Loris Duponq, 18 ans, apprécie cette ambiance. « Ce que j’aime ici, c’est le côté familial », assure-t-il. Passé par le centre de formation de Dijon, il mesure la différence. « En U18, on se voit tous les jours, c’est important que l’on s’entende bien, comme ici. »

Loris a eu la chance d’intégrer le centre de formation du RMB. Sur le terrain, du haut de ses 2,10 mètres, il se démarque. (©JL/76actu)
Côté coaching, Mattéo Portello (U18), formé directement par le centre, et Kévin Chapel (Espoirs) s’adaptent aux profils. « On suit entre 12 et 16 heures entraînements collectifs par semaine, mais ils ont aussi tous un accompagnement personnalisé », explique Kévin.
« Le sport a changé »
Pour David Dubosc, l’accompagnement des jeunes est d’autant plus important aujourd’hui que, selon lui, « le sport a changé ». Il constate que le basket actuel n’a plus rien à voir avec celui d’il y a 20 ans : « Tout est plus physique, plus athlétique.

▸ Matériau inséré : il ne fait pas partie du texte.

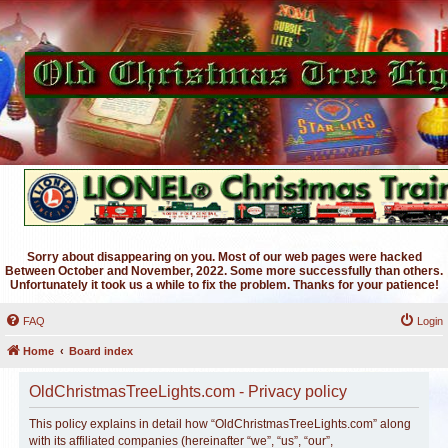
Sorry about disappearing on you. Most of our web pages were hacked
Between October and November, 2022. Some more successfully than others.
Unfortunately it took us a while to fix the problem. Thanks for your patience!
FAQ
Login
Home
Board index
OldChristmasTreeLights.com - Privacy policy
This policy explains in detail how “OldChristmasTreeLights.com” along
with its affiliated companies (hereinafter “we”, “us”, “our”,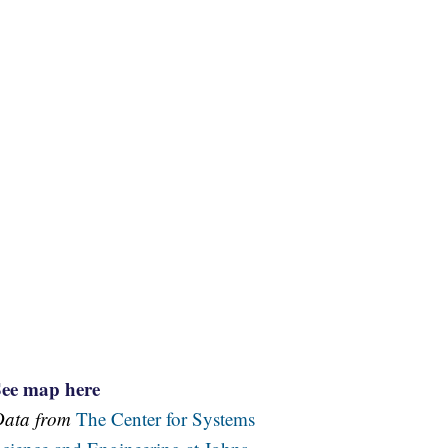
See map here
Data from
The Center for Systems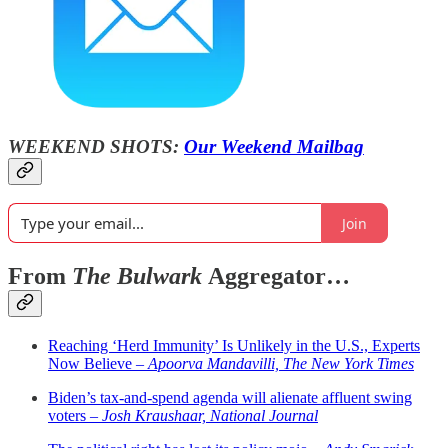
WEEKEND SHOTS:
Our Weekend Mailbag
Join
From
The Bulwark
Aggregator…
Reaching ‘Herd Immunity’ Is Unlikely in the U.S., Experts
Now Believe –
Apoorva Mandavilli, The New York Times
Biden’s tax-and-spend agenda will alienate affluent swing
voters –
Josh Kraushaar, National Journal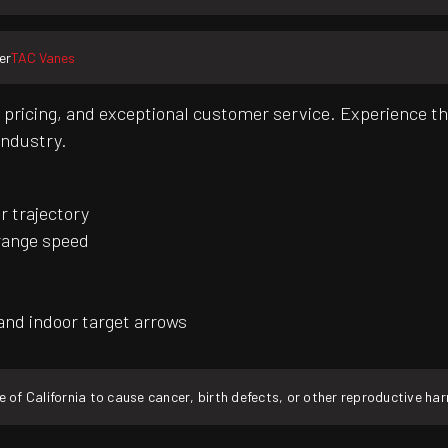
er
TAC Vanes
pricing, and exceptional customer service. Experience th
industry.
r trajectory
range speed
and indoor target arrows
f California to cause cancer, birth defects, or other reproductive ha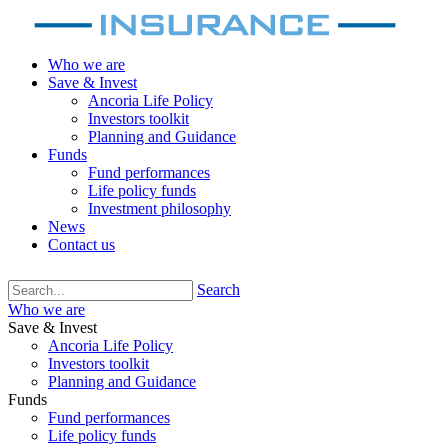
Who we are
Save & Invest
Ancoria Life Policy
Investors toolkit
Planning and Guidance
Funds
Fund performances
Life policy funds
Investment philosophy
News
Contact us
Search
Who we are
Save & Invest
Ancoria Life Policy
Investors toolkit
Planning and Guidance
Funds
Fund performances
Life policy funds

On leur demande beaucoup plus de choses. Avant un gars qui sautait super haut, on le voyait. Aujourd’hui, c’est la norme. Il y a du très haut niveau, donc il y a plus de pressions, plus de risques de blessures, etc. ».

Mattéo Portello (coach U18), Kévin Chapel (coach Espoirs) et David Dubosc encadrent les jeunes du centre de formation. (©Document transmis/RMB)
Chaque saison commence donc par une batterie de tests médicaux, dont des tests cardiaques, un accompagnement nutritionnel et de la prévention des blessures. Un autre contrôle à lieu au retour des vacances de Noël. « C’est réglementaire, mais surtout indispensable pour minimiser les risques sur le terrain », tient à ajouter David Dubosc.
Heureusement pour le club, les infrastructures au sein du Kindarena sont à la hauteur. « C’est idéal ici, on a même une salle de musculation considérée comme l’une des plus belles de France », se réjouit le responsable.
Former des joueurs et des hommes
Le projet dépasse l’aspect technique. « Peu deviendront vraiment pros, si on en sort deux tous les trois ans c’est déjà bien », rappelle David Dubosc. L’enjeu est ailleurs. Le centre cherche à construire des individus autonomes.
Le but c’est qu’ils évoluent sur le terrain, mais aussi autant qu’homme.
David Dubosc
Responsable du centre de formation du RMB
« On prend le relais des parents quand ils arrivent à 14-15 ans, explique Mattéo. On leur apprend à gérer leurs émotions, les frustrations. On est des entraîneurs, mais aussi des éducateurs ».
Loris, sait justement que l’aspect moral est fondamental dans son parcours. « Mon objectif c’est devenir Pro B voire Pro A, n’importe où. Je dois prendre sur moi-même et rester sérieux », explique-t-il.
Le centre de formation fonctionne sur un budget compris entre 150 000 et 180 000 euros par an, soutenu par la Région et le club. Une petite part sur les 3,5 millions d’euros de budget du RMB, mais un investissement nécessaire pour voir évoluer ces jeunes.